(Screenshot and code edit data)
*** Block opens ***

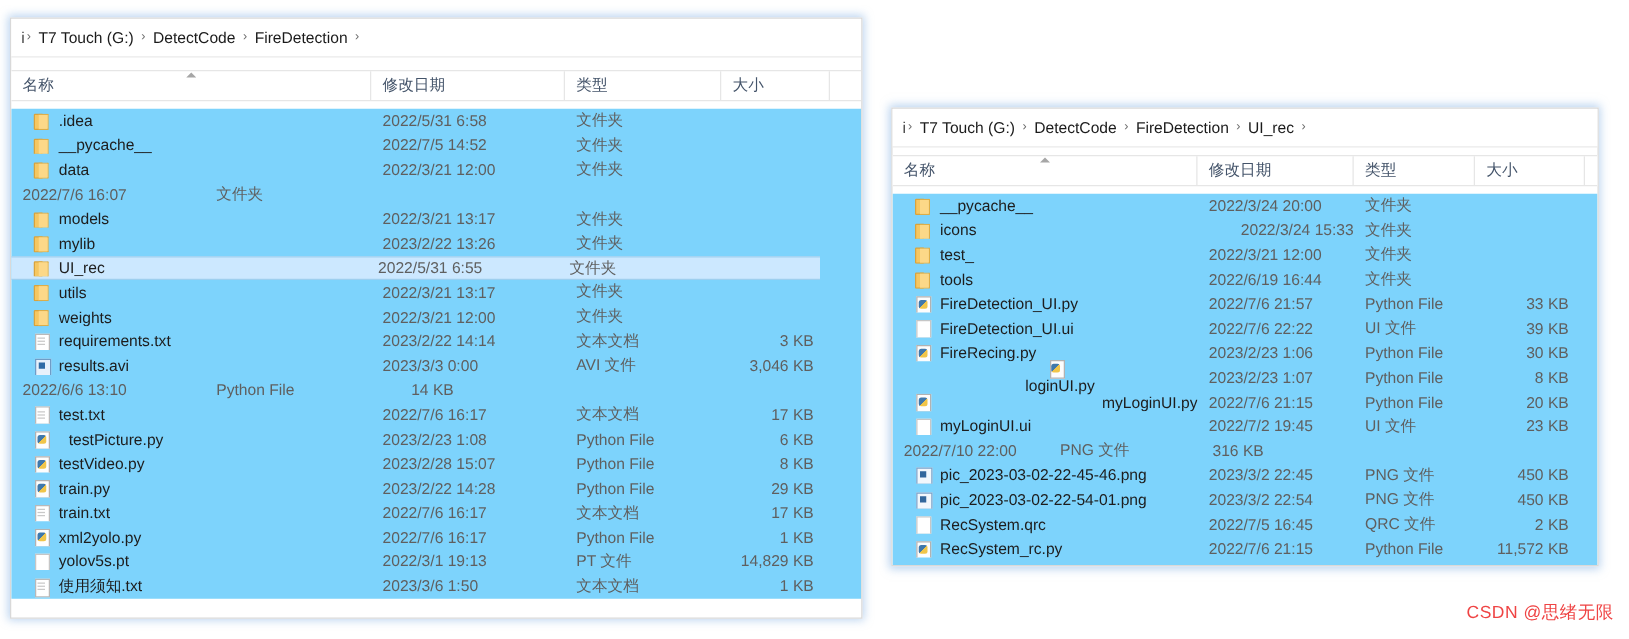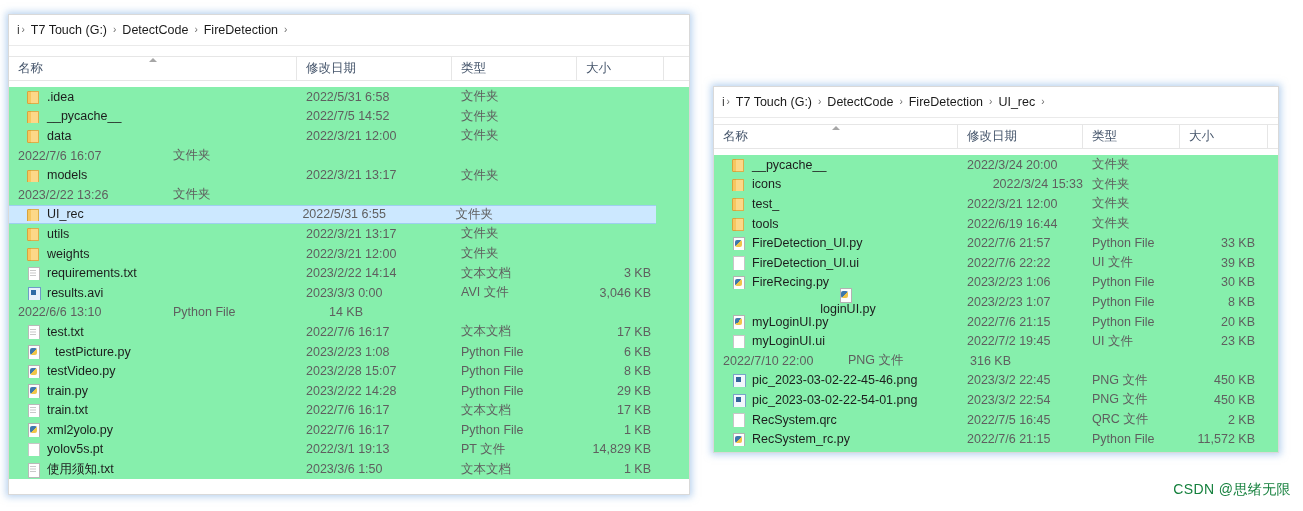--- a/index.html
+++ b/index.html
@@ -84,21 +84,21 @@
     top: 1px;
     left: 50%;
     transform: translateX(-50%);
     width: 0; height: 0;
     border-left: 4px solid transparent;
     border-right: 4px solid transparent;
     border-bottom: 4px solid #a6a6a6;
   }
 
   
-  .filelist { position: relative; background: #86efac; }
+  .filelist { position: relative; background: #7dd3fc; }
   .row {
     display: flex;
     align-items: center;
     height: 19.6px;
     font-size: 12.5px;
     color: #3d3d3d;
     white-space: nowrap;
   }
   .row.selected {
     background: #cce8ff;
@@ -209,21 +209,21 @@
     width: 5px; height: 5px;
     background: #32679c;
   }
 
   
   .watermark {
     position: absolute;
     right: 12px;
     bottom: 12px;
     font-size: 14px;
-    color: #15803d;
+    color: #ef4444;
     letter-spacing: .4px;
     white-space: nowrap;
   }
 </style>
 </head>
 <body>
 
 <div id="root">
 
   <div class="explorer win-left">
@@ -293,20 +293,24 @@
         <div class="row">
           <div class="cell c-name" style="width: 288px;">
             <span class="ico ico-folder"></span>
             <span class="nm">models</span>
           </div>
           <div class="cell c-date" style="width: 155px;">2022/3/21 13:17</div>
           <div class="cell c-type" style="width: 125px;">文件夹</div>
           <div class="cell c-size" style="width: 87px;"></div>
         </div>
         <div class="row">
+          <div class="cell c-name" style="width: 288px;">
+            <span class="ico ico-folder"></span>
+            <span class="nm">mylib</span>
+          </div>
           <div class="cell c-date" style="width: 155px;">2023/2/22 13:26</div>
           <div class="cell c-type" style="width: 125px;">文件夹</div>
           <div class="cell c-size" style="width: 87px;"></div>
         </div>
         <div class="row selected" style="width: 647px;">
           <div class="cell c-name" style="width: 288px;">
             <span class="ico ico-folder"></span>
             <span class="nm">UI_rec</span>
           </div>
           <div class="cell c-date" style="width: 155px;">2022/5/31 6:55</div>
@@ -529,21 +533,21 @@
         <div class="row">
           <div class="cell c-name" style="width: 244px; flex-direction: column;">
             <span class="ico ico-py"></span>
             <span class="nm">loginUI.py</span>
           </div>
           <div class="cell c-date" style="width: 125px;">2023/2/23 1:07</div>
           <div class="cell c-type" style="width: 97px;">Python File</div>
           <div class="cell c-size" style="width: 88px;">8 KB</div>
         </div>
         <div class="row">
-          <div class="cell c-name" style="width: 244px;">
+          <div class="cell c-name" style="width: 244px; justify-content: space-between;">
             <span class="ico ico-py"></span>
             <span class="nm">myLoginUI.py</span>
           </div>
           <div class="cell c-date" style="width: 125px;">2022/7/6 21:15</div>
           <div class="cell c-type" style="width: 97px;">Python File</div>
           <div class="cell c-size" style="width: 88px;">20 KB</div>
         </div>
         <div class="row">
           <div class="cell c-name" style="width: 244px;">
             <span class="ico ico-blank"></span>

*** Block closes ***

Please find all lines of the entries that hold the string "size" and copy them.

Exercise response:
     font-size: 12.5px;
     font-size: 14px;
           <div class="cell c-size" style="width: 87px;"></div>
           <div class="cell c-size" style="width: 87px;"></div>
           <div class="cell c-size" style="width: 88px;">8 KB</div>
           <div class="cell c-size" style="width: 88px;">20 KB</div>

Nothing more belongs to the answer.